Life is a most amazing thing. Or, wonderful.
At least as of now, I finally can understand what it means when someone says, it is a gift. Life is a gift and the everything in it, of it in life—-are gifts.
Its hard to see this in the storm of it, but now that I look back, each and every single thing that happened in my life, is for me.
Because I needed them.
I went for my mindspa session yesterday and as always, Teacher has been most wonderful in facilitating the session.
At the end of it, he says, “我有一个强烈的预感,或者,已经不是预感,你妈妈想通过我跟你说,她真的很为你感到骄傲。你的成长,你的突破,你的成就,一切。”
He says that he has a feeling—no, not a feeling, but an understanding that Mom wants him to pass this piece of info to me—that she is so very proud of me, my growth, my my attitudes, my achievements.
My honesty.
I remember when Mom passed away, i had a similar healing session, and the words that came out of it from Mom were,
“I m so proud of you, Go do what you think deem fit, You can Do it”
I had these words written down and they were always in front of me on my desk in my old office.
Teacher also said, “你的妈妈对你太重要了,你很在乎很在乎她。而且,你很想念妈妈,非常非常非常的想念。”
He said, “Your Mom is too important to you, you very much take her as the world. And, you miss your mother, a lot, a lot.”
I couldn’t sense it when he said this. Really? I thought?
When he said it, I thought of my daughter Qinzhi, i can sense that she sees the world of her mother—me, too.
Maybe more than how my mother feels to me.
And today, I finally understood what Teacher said.
I finally..honestly shared with SY how I felt about her niece’s sudden death, her 4 year old cutie niece, had influenza b 2 weeks back and that was the end of her young life.

== Data excerpts ==
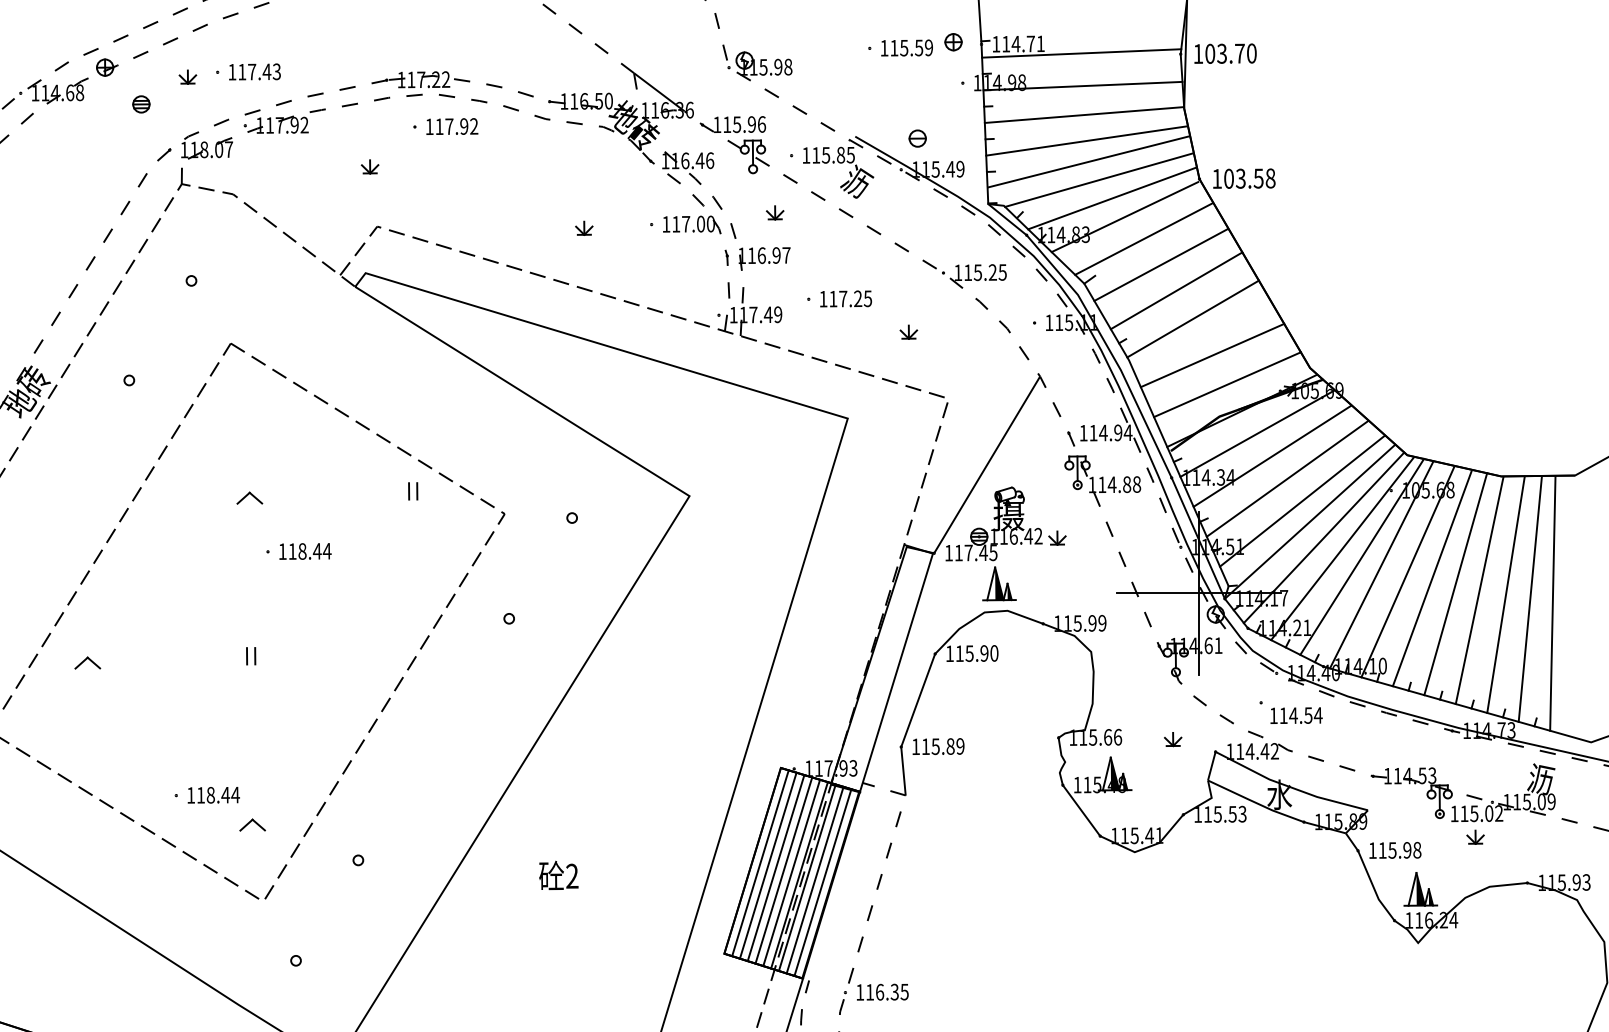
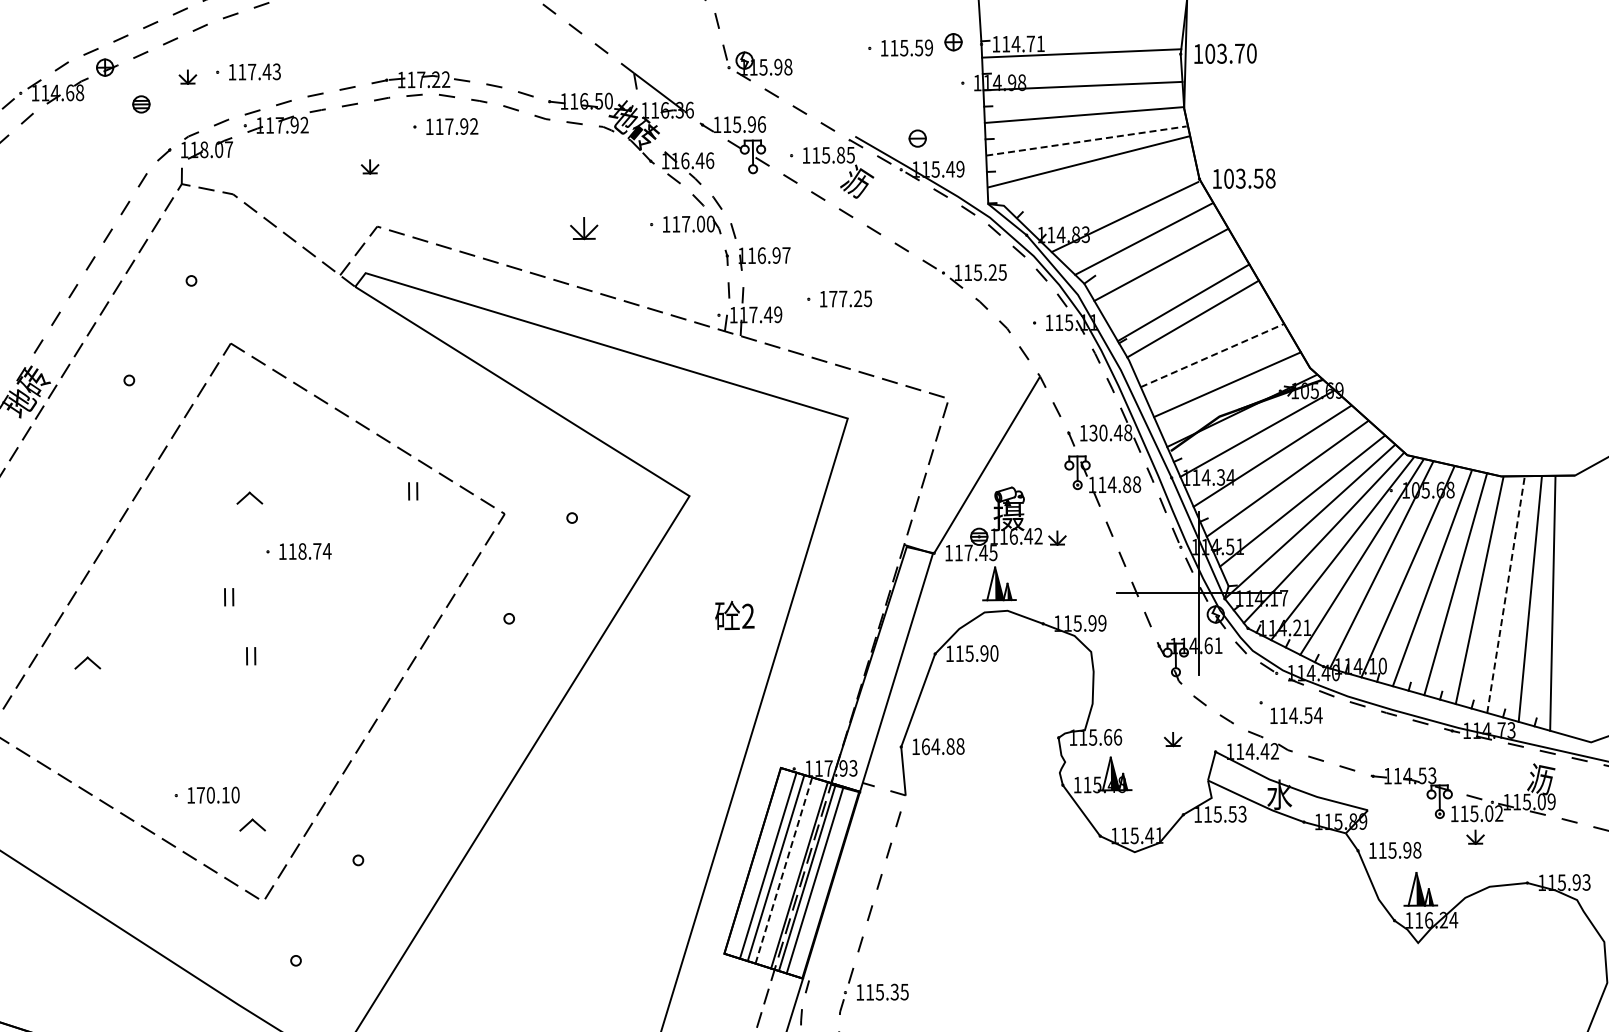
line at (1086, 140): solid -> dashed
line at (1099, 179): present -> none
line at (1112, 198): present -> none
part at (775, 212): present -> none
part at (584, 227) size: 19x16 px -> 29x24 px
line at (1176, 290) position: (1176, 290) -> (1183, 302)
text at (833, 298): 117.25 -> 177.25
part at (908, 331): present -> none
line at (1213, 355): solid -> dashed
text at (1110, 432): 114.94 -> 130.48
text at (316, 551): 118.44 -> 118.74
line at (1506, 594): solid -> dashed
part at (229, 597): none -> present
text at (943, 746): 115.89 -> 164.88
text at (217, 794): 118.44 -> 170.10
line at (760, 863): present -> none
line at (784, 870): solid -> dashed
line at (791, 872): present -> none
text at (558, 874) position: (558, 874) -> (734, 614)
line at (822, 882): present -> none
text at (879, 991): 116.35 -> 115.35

== Task brief ==
Write what comes next in the personal reflection on life as a gift and the author's late mother, picking up after its final sentence about SY's niece.

== Answer to the problem ==
I told her this, “SY一直没有勇气跟你说,也很怕让你难过。尤其看到你好像恢复平常的笑容,但是看到你们家小可爱就这么离开,真的很难过。我妈妈是这样走的,所以我很不愿意有人必须经历这样的心痛。难过到我不能呼吸。所以那几天你不在,我好像一直和你们在一起那样。不知道可以对你说什么,你那边怎样,我也不知道。你之前不让我去follow,但那几天你不在,我还是忍不住每天去看你的instagram。希望你那里一切还好。希望你们一家今后可以好好的,互相扶持,让时间疗愈。 may u b well n happy!”
“I didnt have the courage to say, and I was afraid you will be heartbroken, Especially now that I see you smile again, but seeing your precious little one go, made me very sad. My Mom left this way, and I didnt want to have anyone else experience this pain. I couldnt breathe hearing what happened to you. And in the few days that you are not in, i went to follow you on instagram, to see if alls well at your end. I hope all is well, and I hope your family stays strong, and allow time to heal.”
I got in touch with the pain of losing mother as I wrote this.
And I finally understand why Teacher said, “You miss your mother so much.”
And SY said to me, “没事 她一直在我们心里
时间会让大家痊愈
她这三年都很开心
很庆幸我去年还带了她去日本玩
我想你这期间也应该想起了母亲
希望你现在也已经在痊愈中
❤”
“Its alright, she’s living in our hearts. Time will heal everybody, she’s been happy these 3 years, I feel consoled that I brought her to Japan. I think you must have thought of your Mother this time, I hope you are already on the mend.”
Seeing this made me cry so hard.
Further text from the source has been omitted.